Happy 4th of July to our newest citizen

One of our employees will be celebrating Independence Day this weekend with a new perspective.
 
Dasyl D’Cunha, assessments manager in Children’s Services, is the first in her Indian family to become a U.S. citizen. Her naturalization ceremony took place this week.
 
Dasyl is originally from Mumbai (formerly called Bombay). She came to Cincinnati in 2014 to pursue her master’s degree at the University of Cincinnati. UC’s criminal justice program is highly regarded, she said, and UC responded to her before her other school of choice (the University of Maryland) and with a better scholarship offer.
 
She had been living in the United States with a Green Card, making her a permanent resident. There’s a window of eligibility for citizenship and Dasyl said she “realized that I liked the life I had built here with school and work…and felt there was no going back.” She met her husband while they were both in graduate school at UC.
 
The test wasn’t difficult, she said, but it did involve a lot of memorizing “a different nation’s history – which, thankfully, I find interesting.” She studied for weeks. Her husband quizzed her as they did chores around the house. She said she wishes she had a dollar for every time her husband admitted he didn’t know the answer to a question about his own country’s history.
 
She’s excited about her new citizenship, but also feels a bit melancholic and nostalgic about no longer being a citizen of India.

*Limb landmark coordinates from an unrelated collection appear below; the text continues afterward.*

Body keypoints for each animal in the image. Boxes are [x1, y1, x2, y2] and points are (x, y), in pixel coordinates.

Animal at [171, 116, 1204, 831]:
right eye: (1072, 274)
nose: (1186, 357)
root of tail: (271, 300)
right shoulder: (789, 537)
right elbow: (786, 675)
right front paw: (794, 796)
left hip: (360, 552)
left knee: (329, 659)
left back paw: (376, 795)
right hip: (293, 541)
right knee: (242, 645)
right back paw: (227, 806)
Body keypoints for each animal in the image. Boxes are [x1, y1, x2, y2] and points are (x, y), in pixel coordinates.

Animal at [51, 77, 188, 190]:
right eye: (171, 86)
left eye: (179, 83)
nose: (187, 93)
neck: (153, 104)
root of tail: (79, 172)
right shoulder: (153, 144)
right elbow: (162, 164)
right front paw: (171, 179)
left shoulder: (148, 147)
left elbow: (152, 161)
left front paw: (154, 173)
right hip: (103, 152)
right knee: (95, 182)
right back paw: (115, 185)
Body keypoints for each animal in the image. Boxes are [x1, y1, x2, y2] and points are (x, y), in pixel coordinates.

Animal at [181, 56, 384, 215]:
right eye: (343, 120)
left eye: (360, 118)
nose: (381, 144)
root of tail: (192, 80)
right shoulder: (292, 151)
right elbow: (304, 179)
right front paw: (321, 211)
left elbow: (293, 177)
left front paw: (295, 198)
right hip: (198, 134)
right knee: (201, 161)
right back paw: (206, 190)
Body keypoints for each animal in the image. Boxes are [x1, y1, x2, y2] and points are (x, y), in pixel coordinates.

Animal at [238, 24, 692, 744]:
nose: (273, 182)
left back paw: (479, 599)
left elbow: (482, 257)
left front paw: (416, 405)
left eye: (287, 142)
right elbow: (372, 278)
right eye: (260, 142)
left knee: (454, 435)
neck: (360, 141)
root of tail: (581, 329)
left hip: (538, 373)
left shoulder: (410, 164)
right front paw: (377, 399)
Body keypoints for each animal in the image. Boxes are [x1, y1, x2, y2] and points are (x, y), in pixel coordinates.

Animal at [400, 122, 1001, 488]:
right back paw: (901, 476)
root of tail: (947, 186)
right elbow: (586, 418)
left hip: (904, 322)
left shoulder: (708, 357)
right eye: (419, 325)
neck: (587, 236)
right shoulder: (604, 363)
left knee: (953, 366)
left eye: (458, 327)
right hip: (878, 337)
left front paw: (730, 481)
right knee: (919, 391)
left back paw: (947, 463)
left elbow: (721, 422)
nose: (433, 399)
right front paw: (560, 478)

It “pricked a little,” she said, when she saw her citizenship certificate and it said “country of former nationality – INDIA.”
 
“I texted and sent updates and pictures to my family back home throughout so they could feel a part of this as much as possible,” she said. “They’re extremely happy and very proud of me, especially since I’m the first in the family to do this, to leave home and restart in a foreign country and then become a citizen of that country.”
 
It’s not uncommon for young adults to leave India for further education, she said, and then work in another country.
 
“But that doesn’t usually lead to citizenship,” she said. “They typically work on a work visa for decades and then wait 8 to 10 years for a Green Card and that’s usually where they stop or they return to their original country for retirement. The citizenship aspect is definitely a first and is unprecedented in my family and relative/friends circle.”
 
She’s looking forward to exercising her “privilege/right/responsibility” to vote, she said, and she thinks working on her doctorate might come with more resources now that she will no longer be considered an international student.